14. The fine filtering apparatus of claim 1, wherein lower ends of the flexible fibers are fixed to the filter media fixing plate and upper ends of the flexible fibers are not fixed; a plurality of supplied water passing holes are formed in an area of the main body corresponding to the supplied water guide jacket, and the concentrated filtrate discharge jacket is cylindrical and has a jacket shape such that the concentrated filtrate is discharged outside of the filtering apparatus through a predetermined discharge pipeline.

15. The fine filtering apparatus of claim 1, further comprising a lower attached structure supporting the filter media fixing plate from below and having a backwash air supply pipeline supplying backwash air during backwashing.

16. The fine filtering apparatus of claim 3, wherein a plurality of backwash air supply holes, through which the backwash air passes, are formed in the filter media fixing plate in a hexagonal arrangement, or are formed in the upper portion of the backwash air supply pipeline within the main body.

17. The fine filtering apparatus of claim 1, wherein a volume of the inner porous to chamber is 10 to 50% of the volume of the main body.

18. The fine filtering apparatus of claim 1, wherein the flexible fibers are composed of a single material or different materials according to the supplied water to be filtered or a degree of treatment of the supplied water.
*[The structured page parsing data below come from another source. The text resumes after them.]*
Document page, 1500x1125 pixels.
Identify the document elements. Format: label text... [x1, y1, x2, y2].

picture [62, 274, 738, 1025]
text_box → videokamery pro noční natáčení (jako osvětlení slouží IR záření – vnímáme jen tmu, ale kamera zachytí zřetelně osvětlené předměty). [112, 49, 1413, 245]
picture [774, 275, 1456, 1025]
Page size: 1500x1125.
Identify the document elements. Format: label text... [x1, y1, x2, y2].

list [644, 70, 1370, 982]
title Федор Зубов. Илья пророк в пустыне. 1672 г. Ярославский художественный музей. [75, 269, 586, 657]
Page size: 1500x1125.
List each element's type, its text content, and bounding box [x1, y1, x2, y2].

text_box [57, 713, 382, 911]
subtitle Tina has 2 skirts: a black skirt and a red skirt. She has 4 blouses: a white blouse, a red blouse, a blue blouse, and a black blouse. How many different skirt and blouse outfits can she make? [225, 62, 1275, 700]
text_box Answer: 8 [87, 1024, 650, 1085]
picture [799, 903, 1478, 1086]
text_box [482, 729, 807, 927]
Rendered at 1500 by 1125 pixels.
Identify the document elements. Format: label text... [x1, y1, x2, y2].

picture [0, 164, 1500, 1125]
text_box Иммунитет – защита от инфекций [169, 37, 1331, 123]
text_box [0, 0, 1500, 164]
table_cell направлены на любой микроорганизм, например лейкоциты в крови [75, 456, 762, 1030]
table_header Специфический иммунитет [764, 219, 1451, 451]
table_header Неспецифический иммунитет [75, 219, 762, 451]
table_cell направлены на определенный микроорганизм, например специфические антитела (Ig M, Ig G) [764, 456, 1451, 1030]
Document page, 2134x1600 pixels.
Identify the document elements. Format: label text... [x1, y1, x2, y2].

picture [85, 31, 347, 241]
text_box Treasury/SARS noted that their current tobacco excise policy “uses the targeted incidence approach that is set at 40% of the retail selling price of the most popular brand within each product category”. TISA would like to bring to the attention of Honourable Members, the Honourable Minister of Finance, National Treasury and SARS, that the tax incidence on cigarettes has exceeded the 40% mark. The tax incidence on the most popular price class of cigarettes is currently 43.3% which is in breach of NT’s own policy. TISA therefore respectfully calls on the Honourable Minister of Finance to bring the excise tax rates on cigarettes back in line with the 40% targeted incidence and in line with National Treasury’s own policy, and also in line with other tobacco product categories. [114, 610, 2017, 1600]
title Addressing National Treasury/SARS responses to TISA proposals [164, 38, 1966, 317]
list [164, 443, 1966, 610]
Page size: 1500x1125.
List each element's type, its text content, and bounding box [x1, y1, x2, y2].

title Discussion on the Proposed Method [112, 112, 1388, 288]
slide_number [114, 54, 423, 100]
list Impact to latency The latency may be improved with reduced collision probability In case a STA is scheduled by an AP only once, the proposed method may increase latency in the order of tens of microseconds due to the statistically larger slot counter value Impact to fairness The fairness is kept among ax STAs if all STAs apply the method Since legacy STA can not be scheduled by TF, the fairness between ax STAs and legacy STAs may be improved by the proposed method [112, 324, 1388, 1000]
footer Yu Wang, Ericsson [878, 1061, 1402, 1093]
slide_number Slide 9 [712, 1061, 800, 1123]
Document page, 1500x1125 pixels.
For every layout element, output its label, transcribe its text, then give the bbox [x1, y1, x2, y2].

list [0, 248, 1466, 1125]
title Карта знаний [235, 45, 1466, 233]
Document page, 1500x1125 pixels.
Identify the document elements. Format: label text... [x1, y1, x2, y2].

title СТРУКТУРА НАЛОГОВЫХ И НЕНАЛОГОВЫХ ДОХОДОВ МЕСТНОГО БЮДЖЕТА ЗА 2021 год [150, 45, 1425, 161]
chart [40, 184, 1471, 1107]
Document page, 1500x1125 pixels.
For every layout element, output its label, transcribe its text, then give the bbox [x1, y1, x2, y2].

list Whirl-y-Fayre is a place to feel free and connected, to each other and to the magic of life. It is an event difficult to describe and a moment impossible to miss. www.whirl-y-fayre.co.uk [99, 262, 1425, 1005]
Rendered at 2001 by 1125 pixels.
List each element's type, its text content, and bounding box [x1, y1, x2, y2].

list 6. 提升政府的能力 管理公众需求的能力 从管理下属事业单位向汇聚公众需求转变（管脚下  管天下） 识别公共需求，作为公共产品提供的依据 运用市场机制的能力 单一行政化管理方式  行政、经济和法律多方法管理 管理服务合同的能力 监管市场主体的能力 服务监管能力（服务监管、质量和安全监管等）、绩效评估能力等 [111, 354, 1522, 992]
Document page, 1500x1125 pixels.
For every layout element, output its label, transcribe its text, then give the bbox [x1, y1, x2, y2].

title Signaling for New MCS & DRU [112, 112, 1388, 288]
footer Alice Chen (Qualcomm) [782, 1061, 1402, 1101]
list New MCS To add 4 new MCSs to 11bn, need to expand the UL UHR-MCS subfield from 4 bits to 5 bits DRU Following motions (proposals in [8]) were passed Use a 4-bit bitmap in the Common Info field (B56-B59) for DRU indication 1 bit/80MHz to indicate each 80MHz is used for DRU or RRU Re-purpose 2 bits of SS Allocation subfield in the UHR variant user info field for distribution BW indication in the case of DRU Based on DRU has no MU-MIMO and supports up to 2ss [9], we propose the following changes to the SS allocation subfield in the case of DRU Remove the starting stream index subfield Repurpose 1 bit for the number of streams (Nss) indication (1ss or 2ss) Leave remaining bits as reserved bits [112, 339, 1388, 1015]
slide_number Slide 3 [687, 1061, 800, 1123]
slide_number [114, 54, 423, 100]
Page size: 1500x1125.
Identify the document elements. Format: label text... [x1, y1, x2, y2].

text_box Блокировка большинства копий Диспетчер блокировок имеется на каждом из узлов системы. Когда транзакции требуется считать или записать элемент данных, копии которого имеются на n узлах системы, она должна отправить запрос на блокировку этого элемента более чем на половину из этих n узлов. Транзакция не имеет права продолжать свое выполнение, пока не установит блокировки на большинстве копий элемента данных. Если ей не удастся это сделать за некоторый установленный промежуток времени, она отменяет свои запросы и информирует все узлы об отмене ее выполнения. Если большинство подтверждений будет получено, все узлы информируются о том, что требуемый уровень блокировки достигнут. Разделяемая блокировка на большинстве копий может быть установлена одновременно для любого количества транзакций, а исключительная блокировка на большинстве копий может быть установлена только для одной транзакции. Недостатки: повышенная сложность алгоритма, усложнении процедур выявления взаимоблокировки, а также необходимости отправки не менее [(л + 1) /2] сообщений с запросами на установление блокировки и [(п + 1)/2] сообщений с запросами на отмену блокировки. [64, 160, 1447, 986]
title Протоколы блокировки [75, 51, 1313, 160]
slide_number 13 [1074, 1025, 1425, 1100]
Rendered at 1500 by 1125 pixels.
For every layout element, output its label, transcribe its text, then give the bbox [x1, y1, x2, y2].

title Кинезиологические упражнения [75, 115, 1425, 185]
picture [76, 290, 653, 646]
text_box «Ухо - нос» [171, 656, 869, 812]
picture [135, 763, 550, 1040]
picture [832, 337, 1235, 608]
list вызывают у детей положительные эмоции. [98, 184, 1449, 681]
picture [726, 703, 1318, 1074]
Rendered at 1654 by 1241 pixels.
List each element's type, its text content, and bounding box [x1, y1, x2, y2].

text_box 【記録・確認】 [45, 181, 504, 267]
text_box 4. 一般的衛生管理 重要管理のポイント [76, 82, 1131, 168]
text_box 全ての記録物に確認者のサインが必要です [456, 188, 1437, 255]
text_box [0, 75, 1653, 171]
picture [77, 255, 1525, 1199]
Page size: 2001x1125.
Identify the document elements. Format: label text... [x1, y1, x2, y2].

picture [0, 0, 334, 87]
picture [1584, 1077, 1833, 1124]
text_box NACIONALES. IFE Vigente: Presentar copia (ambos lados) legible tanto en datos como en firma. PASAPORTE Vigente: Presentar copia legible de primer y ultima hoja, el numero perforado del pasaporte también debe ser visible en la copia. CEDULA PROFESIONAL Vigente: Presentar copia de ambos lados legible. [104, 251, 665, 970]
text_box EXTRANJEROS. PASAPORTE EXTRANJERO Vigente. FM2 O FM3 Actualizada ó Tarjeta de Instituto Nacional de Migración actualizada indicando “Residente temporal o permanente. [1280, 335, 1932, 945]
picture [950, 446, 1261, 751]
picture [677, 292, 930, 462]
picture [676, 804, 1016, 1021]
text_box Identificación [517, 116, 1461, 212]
19. The fine filtering apparatus of claim 1, wherein the quality of the clarified water is controlled according to the packing density of the flexible fibers, filtration flux, and surface toughness and thickness of the flexible fiber.

20. The fine filtering apparatus of claim 1, wherein the supplied water and backwash air are supplied to the supply pipeline and filtering and backwashing are performed in the same direction.

21. The fine filtering apparatus of claim 1, wherein an extra water tank, pump, valve, and piping for backwash are not required by using the supplied water as backwash water during backwashing.

22. The fine filtering apparatus of claim 9, wherein filtering and backwashing are performed in the same direction by using the supplied water as the backwash water so during backwashing.

23. The fine filtering apparatus of claim 4, wherein during backwashing, backwash air intermittently supplied through the backwash air supply holes of the filter media fixing plate or the backwash air discharge holes of the backwash air supply pipeline produces turbulence thereby generating shearing stress in the flexible fiber filter media and allowing contaminants entrapped by the filter media to separate from the filter media in a short period.

24. The fine filtering apparatus of claim 11, wherein the backwash air is generated by an air compressor, stored under high pressure in a storage tank connected to the backwash air supply pipeline, and then periodically supplied to the main body during backwashing.